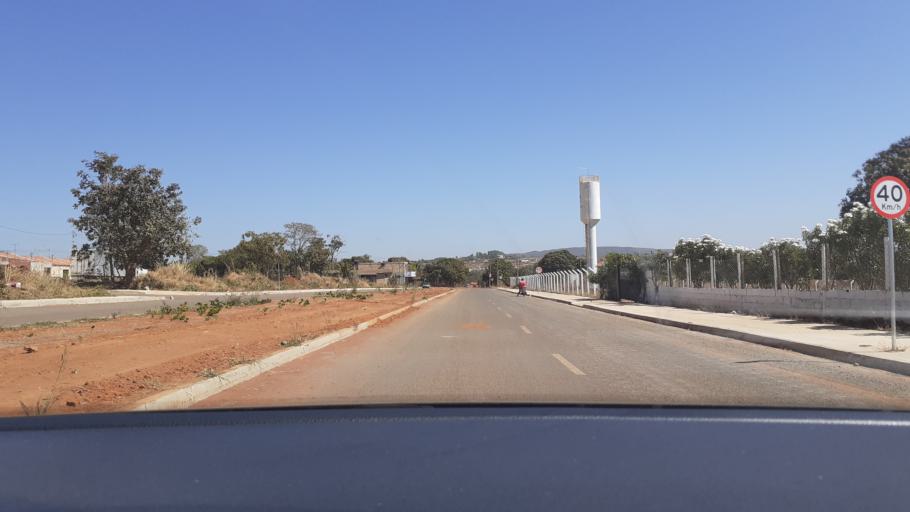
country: BR
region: Goias
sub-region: Aparecida De Goiania
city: Aparecida de Goiania
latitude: -16.8795
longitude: -49.2552
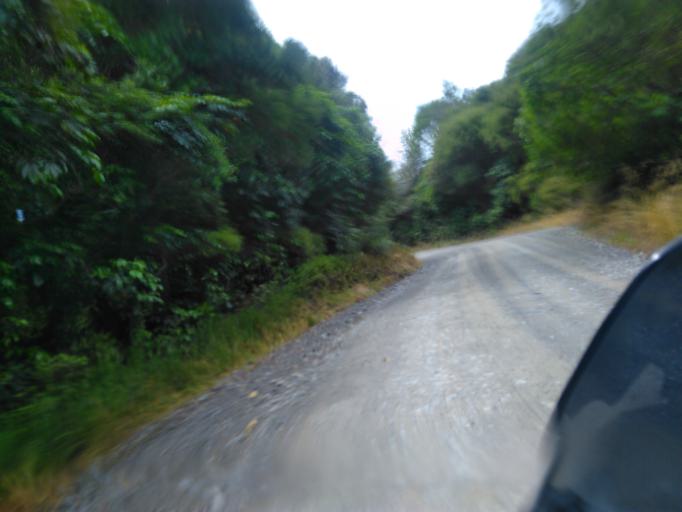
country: NZ
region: Gisborne
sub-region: Gisborne District
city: Gisborne
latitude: -38.1674
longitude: 178.1354
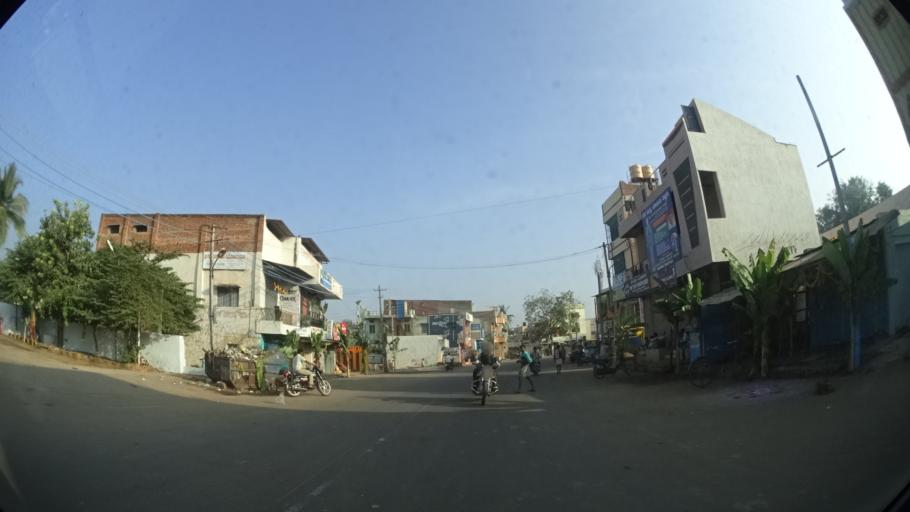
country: IN
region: Karnataka
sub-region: Bellary
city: Hospet
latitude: 15.2691
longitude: 76.3889
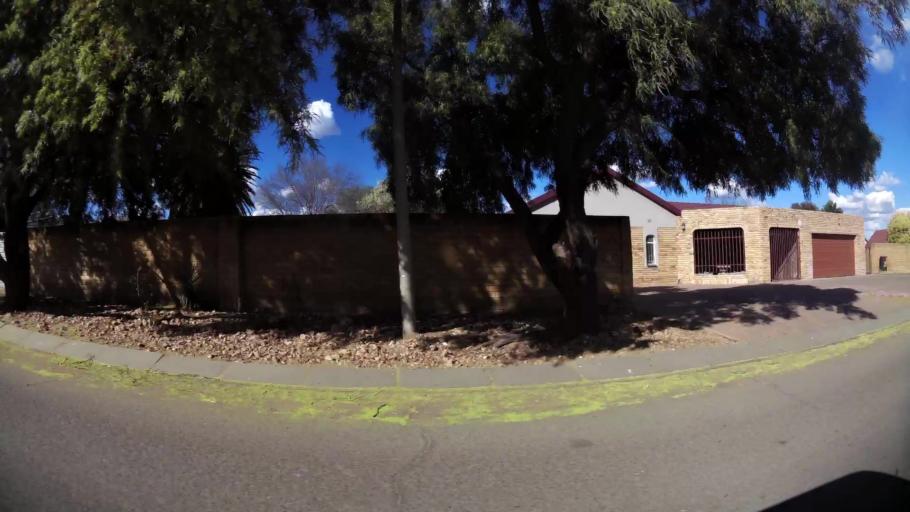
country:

◆ **Given request**
Rewrite every record's lines, swapping "latitude" for "lat" and changing nothing else. Leave the pictures out.

◆ **Answer to this problem**
country: BR
region: Goias
sub-region: Aparecida De Goiania
city: Aparecida de Goiania
lat: -16.8795
longitude: -49.2552
country: NZ
region: Gisborne
sub-region: Gisborne District
city: Gisborne
lat: -38.1674
longitude: 178.1354
country: IN
region: Karnataka
sub-region: Bellary
city: Hospet
lat: 15.2691
longitude: 76.3889
country:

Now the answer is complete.